[Items from a data source]
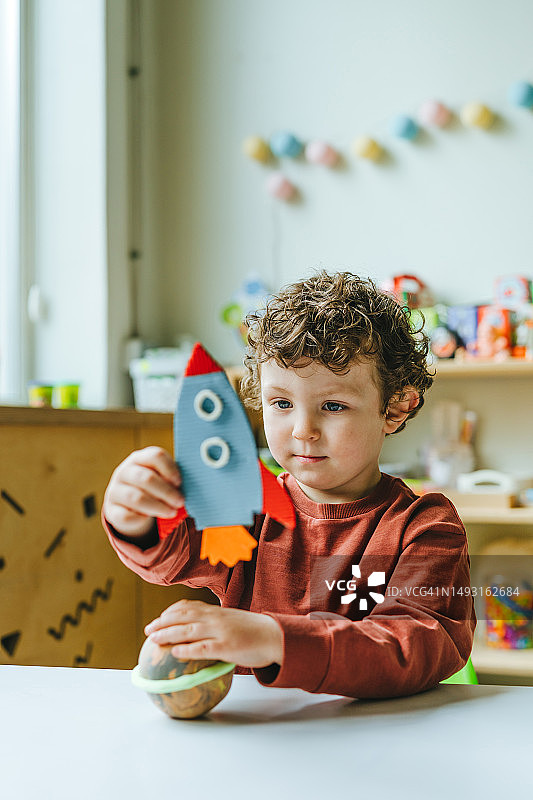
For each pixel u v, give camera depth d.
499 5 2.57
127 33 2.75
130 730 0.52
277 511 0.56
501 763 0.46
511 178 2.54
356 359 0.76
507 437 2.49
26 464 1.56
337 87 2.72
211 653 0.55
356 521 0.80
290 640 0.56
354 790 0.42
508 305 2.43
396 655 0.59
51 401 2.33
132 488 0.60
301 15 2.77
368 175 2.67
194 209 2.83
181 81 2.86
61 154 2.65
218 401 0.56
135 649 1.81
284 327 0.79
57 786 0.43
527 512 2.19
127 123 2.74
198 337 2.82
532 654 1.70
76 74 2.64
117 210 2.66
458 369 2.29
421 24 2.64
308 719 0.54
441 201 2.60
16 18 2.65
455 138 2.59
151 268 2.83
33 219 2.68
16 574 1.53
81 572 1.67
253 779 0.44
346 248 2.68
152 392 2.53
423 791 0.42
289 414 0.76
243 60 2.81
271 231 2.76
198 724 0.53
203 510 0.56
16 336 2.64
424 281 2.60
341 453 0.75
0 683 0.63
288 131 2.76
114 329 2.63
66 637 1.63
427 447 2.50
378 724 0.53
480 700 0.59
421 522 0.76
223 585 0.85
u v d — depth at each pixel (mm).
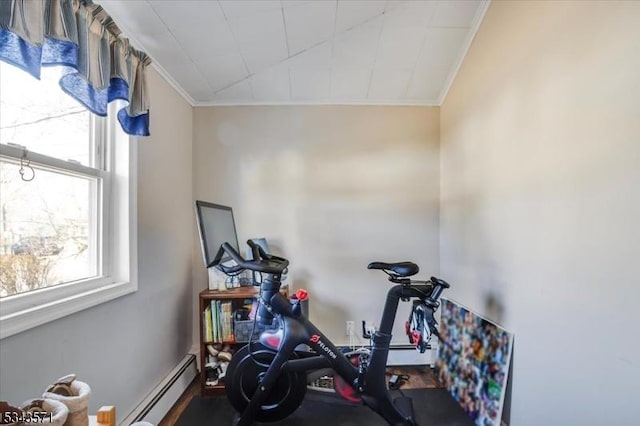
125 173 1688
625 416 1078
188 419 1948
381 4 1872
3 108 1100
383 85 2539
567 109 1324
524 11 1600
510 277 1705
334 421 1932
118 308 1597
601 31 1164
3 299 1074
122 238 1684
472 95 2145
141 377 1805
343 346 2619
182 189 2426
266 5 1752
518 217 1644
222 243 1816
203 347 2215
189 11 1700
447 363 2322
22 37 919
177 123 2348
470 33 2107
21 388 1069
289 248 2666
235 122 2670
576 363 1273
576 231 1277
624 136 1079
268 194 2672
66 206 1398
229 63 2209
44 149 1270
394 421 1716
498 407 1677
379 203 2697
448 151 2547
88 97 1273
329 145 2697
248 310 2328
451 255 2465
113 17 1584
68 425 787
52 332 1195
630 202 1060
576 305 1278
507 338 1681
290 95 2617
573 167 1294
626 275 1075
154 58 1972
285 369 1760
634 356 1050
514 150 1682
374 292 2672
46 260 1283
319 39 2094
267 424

### What you need to do
Above are the entries. Quote exactly the lines from the one bearing "458 369 2.29" through the one bearing "421 522 0.76".

### Exercise solution
458 369 2.29
421 24 2.64
308 719 0.54
441 201 2.60
16 18 2.65
455 138 2.59
151 268 2.83
33 219 2.68
16 574 1.53
81 572 1.67
253 779 0.44
346 248 2.68
152 392 2.53
423 791 0.42
289 414 0.76
243 60 2.81
271 231 2.76
198 724 0.53
203 510 0.56
16 336 2.64
424 281 2.60
341 453 0.75
0 683 0.63
288 131 2.76
114 329 2.63
66 637 1.63
427 447 2.50
378 724 0.53
480 700 0.59
421 522 0.76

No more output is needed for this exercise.